PROBLEM DESCRIPTION: Retype the listing in full. Change nothing.

INPUT RECORDS:
※

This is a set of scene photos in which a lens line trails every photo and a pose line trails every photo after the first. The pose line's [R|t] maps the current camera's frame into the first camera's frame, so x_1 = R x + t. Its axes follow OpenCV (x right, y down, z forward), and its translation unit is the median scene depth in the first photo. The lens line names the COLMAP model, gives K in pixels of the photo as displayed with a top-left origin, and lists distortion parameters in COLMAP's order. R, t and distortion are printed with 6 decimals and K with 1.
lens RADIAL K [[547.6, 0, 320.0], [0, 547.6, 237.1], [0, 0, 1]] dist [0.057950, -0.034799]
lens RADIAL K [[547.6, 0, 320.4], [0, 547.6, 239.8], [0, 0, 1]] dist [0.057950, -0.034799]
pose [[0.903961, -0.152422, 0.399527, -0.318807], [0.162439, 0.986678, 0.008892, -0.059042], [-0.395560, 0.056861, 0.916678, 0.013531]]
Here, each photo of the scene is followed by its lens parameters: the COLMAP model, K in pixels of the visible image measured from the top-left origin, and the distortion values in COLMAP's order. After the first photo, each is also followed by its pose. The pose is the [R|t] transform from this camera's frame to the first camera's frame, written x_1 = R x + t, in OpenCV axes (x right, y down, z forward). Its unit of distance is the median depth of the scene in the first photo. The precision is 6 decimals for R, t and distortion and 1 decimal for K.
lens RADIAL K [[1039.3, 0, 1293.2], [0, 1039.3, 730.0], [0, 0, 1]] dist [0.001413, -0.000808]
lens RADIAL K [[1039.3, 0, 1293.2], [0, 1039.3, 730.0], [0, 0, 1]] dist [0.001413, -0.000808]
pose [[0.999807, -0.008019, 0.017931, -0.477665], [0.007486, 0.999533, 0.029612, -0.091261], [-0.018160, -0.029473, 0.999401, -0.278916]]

※

PROBLEM SOLUTION:
This is a set of scene photos in which a lens line trails every photo and a pose line trails every photo after the first. The pose line's [R|t] maps the current camera's frame into the first camera's frame, so x_1 = R x + t. Its axes follow OpenCV (x right, y down, z forward), and its translation unit is the median scene depth in the first photo. The lens line names the COLMAP model, gives K in pixels of the photo as displayed with a top-left origin, and lists distortion parameters in COLMAP's order. R, t and distortion are printed with 6 decimals and K with 1.
lens RADIAL K [[547.6, 0, 320.0], [0, 547.6, 237.1], [0, 0, 1]] dist [0.057950, -0.034799]
lens RADIAL K [[547.6, 0, 320.4], [0, 547.6, 239.8], [0, 0, 1]] dist [0.057950, -0.034799]
pose [[0.903961, -0.152422, 0.399527, -0.318807], [0.162439, 0.986678, 0.008892, -0.059042], [-0.395560, 0.056861, 0.916678, 0.013531]]
Here, each photo of the scene is followed by its lens parameters: the COLMAP model, K in pixels of the visible image measured from the top-left origin, and the distortion values in COLMAP's order. After the first photo, each is also followed by its pose. The pose is the [R|t] transform from this camera's frame to the first camera's frame, written x_1 = R x + t, in OpenCV axes (x right, y down, z forward). Its unit of distance is the median depth of the scene in the first photo. The precision is 6 decimals for R, t and distortion and 1 decimal for K.
lens RADIAL K [[1039.3, 0, 1293.2], [0, 1039.3, 730.0], [0, 0, 1]] dist [0.001413, -0.000808]
lens RADIAL K [[1039.3, 0, 1293.2], [0, 1039.3, 730.0], [0, 0, 1]] dist [0.001413, -0.000808]
pose [[0.999807, -0.008019, 0.017931, -0.477665], [0.007486, 0.999533, 0.029612, -0.091261], [-0.018160, -0.029473, 0.999401, -0.278916]]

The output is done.